As "Runaway" opens, the Rader family settle temporarily in small-town Iowa, anxious to keep a low profile. The father, Paul (Donnie Wahlberg), a lawyer, has been framed for the murder of an associate with whom he may have been cheating. The family is on the run from the cops, and the real killer is also after them. Wife Lily (Leslie Hope) sticks by her husband, despite feeling betrayed. There's then the eldest son Henry (Dustin Milligan), daughter Hannah (Sarah Ramos) and little Tommy (Nathan Gamble).

It's with the kids that the series shows its first cracks. Henry, Mr. Popular at his old school, pines for his girlfriend. It comes off as annoying and inappropriate under the family's circumstances. Most improbably, the writers have Hannah looking at this huge mess her life is now in as a chance to shed her loser label.
The premiere uncomfortably juggles scenes of family discord (resentful Henry blames Dad for their situation), high school drama (Hannah tries to catch the eye of a football hunk) and conspiratorial action (Paul tries to figure out the dead lawyer’s email password with a dogged U.S. marshal hot on his trail).

The acting is uneven at best. Wahlberg is fine as the worried father but struggles in the flashbacks to his life as an attorney. He's clearly uncomfortable spouting lawyer talk, and the use of eyeglasses as props to make him look more lawyer-like is something out of a high school play.

Karen LeBlanc is the marshal hunting the Raders, and we are told she's a bloodhound who always catches her prey. But of course, that can't happen. But worse she adopts a cocky, brusque delivery that makes her seem almost cartoonish, hardly a worthy adversary.
Hope’s Lily is more effective as the mother, and Milligan as the older son pulls off a hunky broodiness, which will serve him well in future CW teen angst series.

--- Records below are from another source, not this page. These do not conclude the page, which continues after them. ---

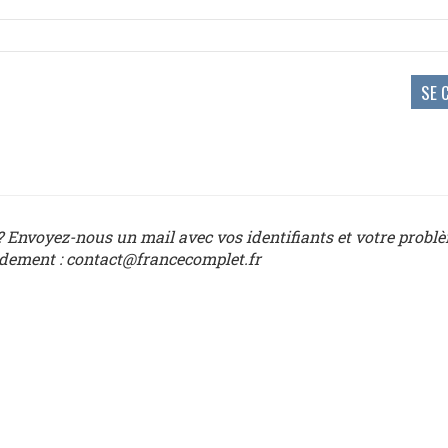
 Envoyez-nous un mail avec vos identifiants et votre probl
idement : contact@francecomplet.fr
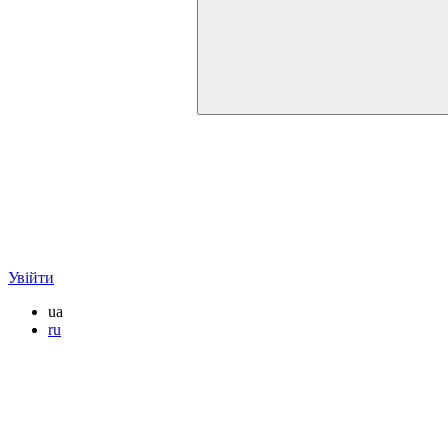
Увійти
ua
ru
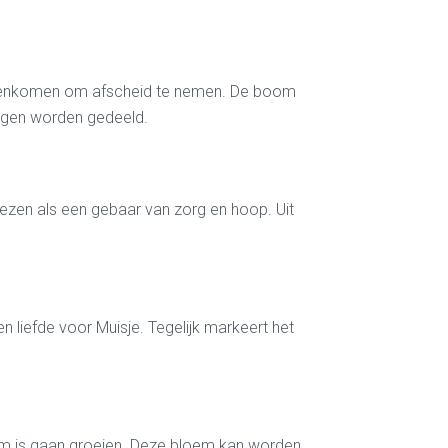
 samenkomen om afscheid te nemen. De boom
ingen worden gedeeld.
ezen als een gebaar van zorg en hoop. Uit
n liefde voor Muisje. Tegelijk markeert het
oem is gaan groeien. Deze bloem kan worden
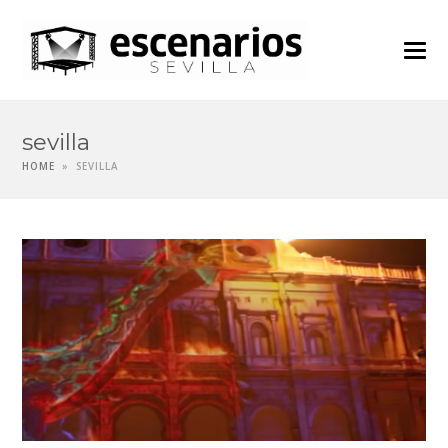
sevilla
HOME
»
SEVILLA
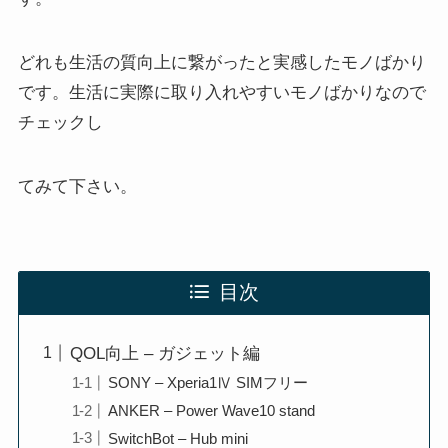
どれも生活の質向上に繋がったと実感したモノばかり
です。生活に実際に取り入れやすいモノばかりなので
チェックし
てみて下さい。
目次
QOL向上 – ガジェット編
SONY – Xperia1Ⅳ SIMフリー
ANKER – Power Wave10 stand
SwitchBot – Hub mini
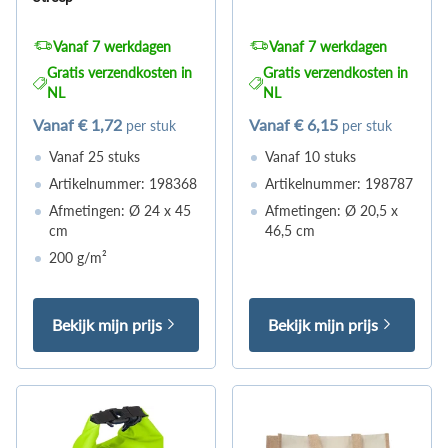
Vanaf 7 werkdagen
Vanaf 7 werkdagen
Gratis verzendkosten in
Gratis verzendkosten in
NL
NL
Vanaf
€ 1,72
Vanaf
€ 6,15
per stuk
per stuk
Vanaf 25 stuks
Vanaf 10 stuks
Artikelnummer: 198368
Artikelnummer: 198787
Afmetingen: Ø 24 x 45
Afmetingen: Ø 20,5 x
cm
46,5 cm
200 g/m²
Bekijk mijn prijs
Bekijk mijn prijs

The two are especially effective in a tense scene in which they are together in the family car when a cop pulls Lily over and they must work together to feed him a cover story.

But moments like that are few in "Runaway." Watching young Tommy in class struggling to remember his new name, one can't help but think that maybe the Raders should be caught. At least then the kids could get into foster care and out of their ridiculous plight. They might also get some therapy, which they'll need if “Runaway” should survive the fall.



Andrew Lyons is a Los Angeles writer and critic.